Hubo un tiempo en que había que preguntar a un extraño cuando nos perdíamos en un barrio desconocido. En el que había que consultar los horarios de tren o autobús en la estación. Y en el que llevábamos, un busca para recibir mensajes, reloj, cámara de fotos o un walkman para escuchar música. Era impensable un aparato que integrara todos estos artilugios.
Luego llegaron los teléfonos móviles, que empezaron a integrar estas funciones. Los dispositivos BlackBerry, por ejemplo, eran un auténtico símbolo de estatus entre los directivos. Pero cuantas más funciones tenían estos aparatos, más gruesos eran sus manuales de instrucciones.
La revolución llegó el 9 de enero de 2007. El CEO de Apple, Steve Jobs, presentó el iPhone en la muestra Macworld de San Francisco. Tenía una pantalla multi-táctil en la que sólo con un gesto se ampliaba la imagen. Era mucho más intuitivo y fácil de usar y redujo los cada vez más complejos teclados a uno de sólo un botón. Apple se convirtió en la compañía más valiosa del mundo. Y a la estela del iPhone las otras marcas fueron desarrollando modelos similares.
Cambios, no siempre para bien
En 2007 se vendieron 122 millones de smartphones en todo el mundo. En 2016, aproximadamente mil quinientos millones. El teléfono inteligente, sea de iPhone o de otra marca, es una parte integral de nuestra vida cotidiana. Y la ha cambiado hasta límites insospechados. Es lo primero que agarramos al despertarnos y lo último que soltamos al acostarnos. Lo consultamos doscientas veces al día.
Antes sería impensable también que en una reunión la mitad de los participantes leyeran en su teléfono sin que se considerara una grosería. Además, hace más difícil desconectar del trabajo y nos hace estar siempre disponible. En verano vimos también, con la caza de Pokémon Go, algunas escenas de hasta dónde podía llevarnos la persecución de estas quimeras a través del teléfono móvil.
Analizables
Y con todo lo que hacemos en nuestro teléfono, con las aplicaciones que usamos, dejamos un enorme rastro de datos. Nos hemos convertido en eso, los algoritmos comienzan incluso a imaginar nuestras intenciones futuras. ¡Bienvenidos a '1984', la novela de George Orwell!

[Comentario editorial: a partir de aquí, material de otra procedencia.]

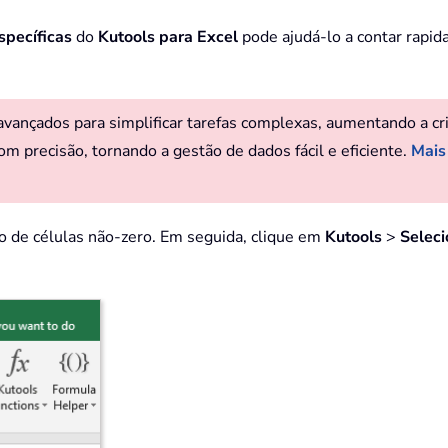
specíficas
do
Kutools para Excel
pode ajudá-lo a contar rapi
ançados para simplificar tarefas complexas, aumentando a criat
om precisão, tornando a gestão de dados fácil e eficiente.
Mais
ro de células não-zero. Em seguida, clique em
Kutools
>
Seleci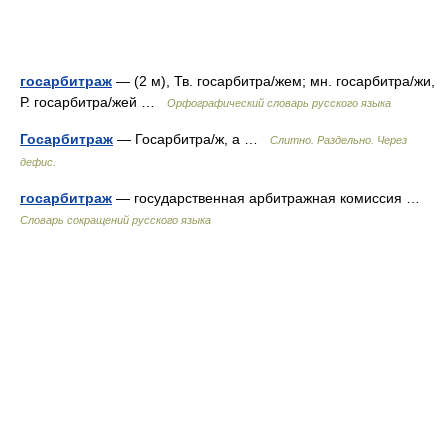
госарбитраж
— (2 м), Тв. госарбитра/жем; мн. госарбитра/жи,
Р. госарбитра/жей …
Орфографический словарь русского языка
Госарбитраж
— Госарбитра/ж, а …
Слитно. Раздельно. Через
дефис.
госарбитраж
— государственная арбитражная комиссия …
Словарь сокращений русского языка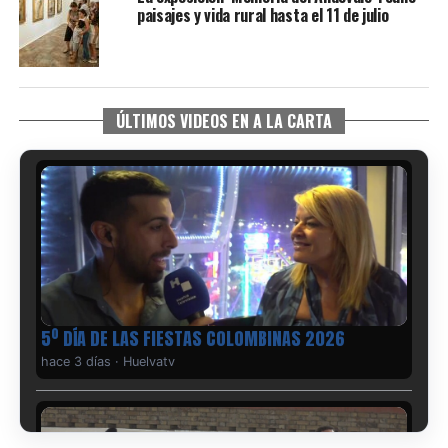
paisajes y vida rural hasta el 11 de julio
ÚLTIMOS VIDEOS EN A LA CARTA
5º DÍA DE LAS FIESTAS COLOMBINAS 2026
hace 3 días
·
Huelvatv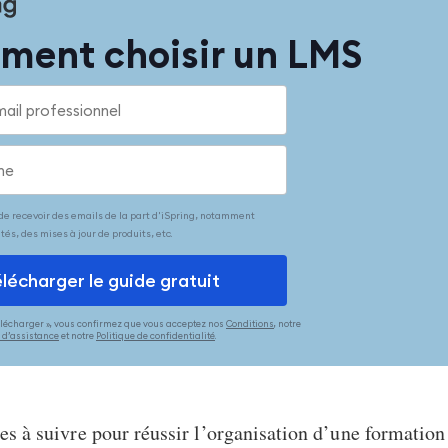
ent choisir un LMS
Télécharger », vous confirmez que vous acceptez nos
Conditions
, notre
s d’assistance
et notre
Politique de confidentialité
.
pes à suivre pour réussir l’organisation d’une formation 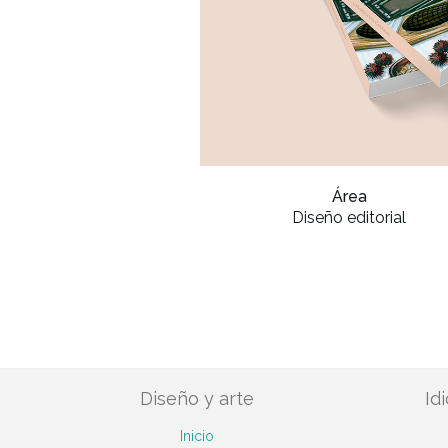
Área
Diseño editorial
Diseño y arte
Id
Inicio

Nos hemos sometido a unos aparatitos que nos proporcionan servicios que nadie quiere perderse. Nos conectan con quienes están lejos. Pero a un alto precio. Ya no podemos vivir sin teléfono inteligente. Si alguien no está disponible al minuto, nos angustiamos. Empezamos a oír términos como "nomophobia" o "iDisorder". Algunos incluso llegan a sentir una vibración fantasma.
Nos aferramos al aparato, aunque no nos sienta bien. Aparecen dolencias relacionadas con el estrés, como presión arterial alta, transtornos del sueño, agotamiento, depresión… ya en el siglo XVI Paracelso sabía que "sólo la dosis hace que algo no sea un veneno".
Fuimos sorprendidos por la introducción del iPhone como por la de cualquier invento revolucionario. Las generaciones futuras se burlarán como lo hacemos nosotros de los primeros conductores que gritaban "so" a sus autos para que se detuvieran, como se haría a un caballo. Haríamos bien en prepararnos mejor para el futuro digital. Y, para no pasar de dueños a esclavos de estos pequeños ayudantes que llevamos en el bolsillo, deberíamos desconectarlos de vez en cuando.